Problem description
Please write out each entry exactly as it appears.

Data items
- Opening Delimiter -

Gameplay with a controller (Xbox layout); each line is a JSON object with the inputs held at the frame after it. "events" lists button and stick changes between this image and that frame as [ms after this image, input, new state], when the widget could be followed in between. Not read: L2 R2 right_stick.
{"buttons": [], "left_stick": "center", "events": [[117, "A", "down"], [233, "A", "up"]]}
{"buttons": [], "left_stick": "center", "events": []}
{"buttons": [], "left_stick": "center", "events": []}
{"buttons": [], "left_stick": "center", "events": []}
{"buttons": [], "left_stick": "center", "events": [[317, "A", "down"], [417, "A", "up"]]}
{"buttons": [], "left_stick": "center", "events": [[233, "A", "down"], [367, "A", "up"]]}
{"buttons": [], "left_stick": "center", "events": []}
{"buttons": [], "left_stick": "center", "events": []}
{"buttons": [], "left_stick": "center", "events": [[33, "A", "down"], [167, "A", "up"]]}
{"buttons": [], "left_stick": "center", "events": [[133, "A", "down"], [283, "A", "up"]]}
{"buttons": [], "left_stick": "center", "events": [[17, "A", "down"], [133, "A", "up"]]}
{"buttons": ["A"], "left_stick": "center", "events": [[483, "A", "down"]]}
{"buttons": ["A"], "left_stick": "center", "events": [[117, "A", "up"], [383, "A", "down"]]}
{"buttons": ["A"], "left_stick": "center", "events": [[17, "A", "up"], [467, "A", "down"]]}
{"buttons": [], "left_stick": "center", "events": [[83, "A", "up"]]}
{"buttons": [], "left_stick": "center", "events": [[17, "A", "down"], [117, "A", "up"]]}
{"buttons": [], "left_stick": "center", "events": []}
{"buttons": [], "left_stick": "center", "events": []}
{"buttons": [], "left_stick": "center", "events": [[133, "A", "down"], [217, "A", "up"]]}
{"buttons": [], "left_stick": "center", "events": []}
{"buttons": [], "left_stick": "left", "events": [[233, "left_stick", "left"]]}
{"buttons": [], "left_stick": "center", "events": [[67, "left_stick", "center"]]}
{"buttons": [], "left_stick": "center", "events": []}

- Closing Delimiter -

Problem solution
Gameplay with a controller (Xbox layout); each line is a JSON object with the inputs held at the frame after it. "events" lists button and stick changes between this image and that frame as [ms after this image, input, new state], when the widget could be followed in between. Not read: L2 R2 right_stick.
{"buttons": [], "left_stick": "center", "events": [[117, "A", "down"], [233, "A", "up"]]}
{"buttons": [], "left_stick": "center", "events": []}
{"buttons": [], "left_stick": "center", "events": []}
{"buttons": [], "left_stick": "center", "events": []}
{"buttons": [], "left_stick": "center", "events": [[317, "A", "down"], [417, "A", "up"]]}
{"buttons": [], "left_stick": "center", "events": [[233, "A", "down"], [367, "A", "up"]]}
{"buttons": [], "left_stick": "center", "events": []}
{"buttons": [], "left_stick": "center", "events": []}
{"buttons": [], "left_stick": "center", "events": [[33, "A", "down"], [167, "A", "up"]]}
{"buttons": [], "left_stick": "center", "events": [[133, "A", "down"], [283, "A", "up"]]}
{"buttons": [], "left_stick": "center", "events": [[17, "A", "down"], [133, "A", "up"]]}
{"buttons": ["A"], "left_stick": "center", "events": [[483, "A", "down"]]}
{"buttons": ["A"], "left_stick": "center", "events": [[117, "A", "up"], [383, "A", "down"]]}
{"buttons": ["A"], "left_stick": "center", "events": [[17, "A", "up"], [467, "A", "down"]]}
{"buttons": [], "left_stick": "center", "events": [[83, "A", "up"]]}
{"buttons": [], "left_stick": "center", "events": [[17, "A", "down"], [117, "A", "up"]]}
{"buttons": [], "left_stick": "center", "events": []}
{"buttons": [], "left_stick": "center", "events": []}
{"buttons": [], "left_stick": "center", "events": [[133, "A", "down"], [217, "A", "up"]]}
{"buttons": [], "left_stick": "center", "events": []}
{"buttons": [], "left_stick": "left", "events": [[233, "left_stick", "left"]]}
{"buttons": [], "left_stick": "center", "events": [[67, "left_stick", "center"]]}
{"buttons": [], "left_stick": "center", "events": []}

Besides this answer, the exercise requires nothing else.